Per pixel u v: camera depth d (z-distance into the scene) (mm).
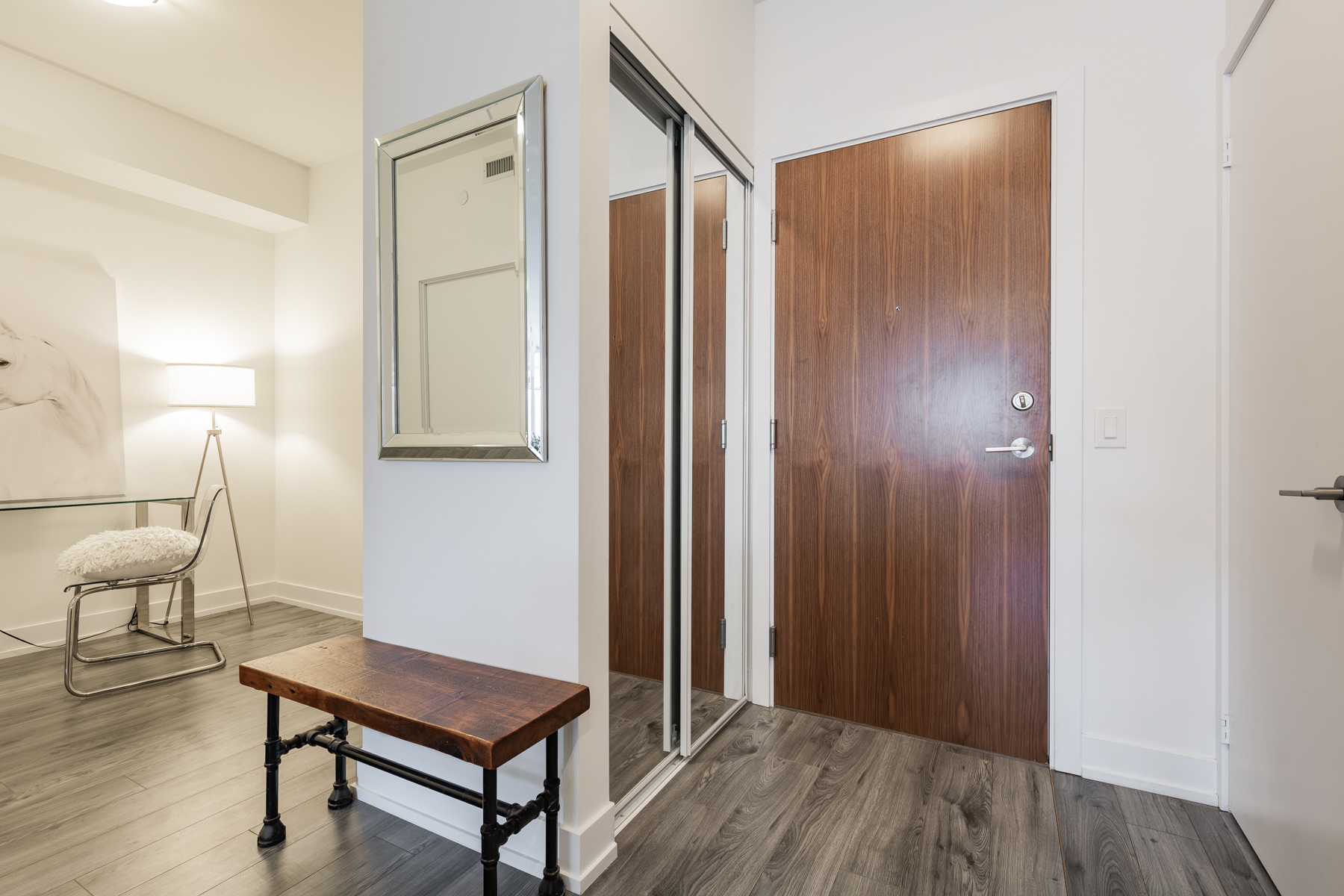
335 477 3580
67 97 2693
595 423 1385
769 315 2270
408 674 1400
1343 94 1065
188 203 3348
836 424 2156
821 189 2188
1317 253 1155
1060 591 1809
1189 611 1663
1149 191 1706
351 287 3504
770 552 2271
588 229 1357
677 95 1769
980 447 1932
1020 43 1870
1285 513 1282
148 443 3283
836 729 2084
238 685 2527
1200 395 1649
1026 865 1396
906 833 1514
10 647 2812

== == ==

-- INSTRUCTIONS FOR THE TASK --
Everything from the line with "1149 191 1706" through the last line of the entries is to be written out again, unchanged; nothing else belongs in the answer.

-- RESULT --
1149 191 1706
351 287 3504
770 552 2271
588 229 1357
677 95 1769
980 447 1932
1020 43 1870
1285 513 1282
148 443 3283
836 729 2084
238 685 2527
1200 395 1649
1026 865 1396
906 833 1514
10 647 2812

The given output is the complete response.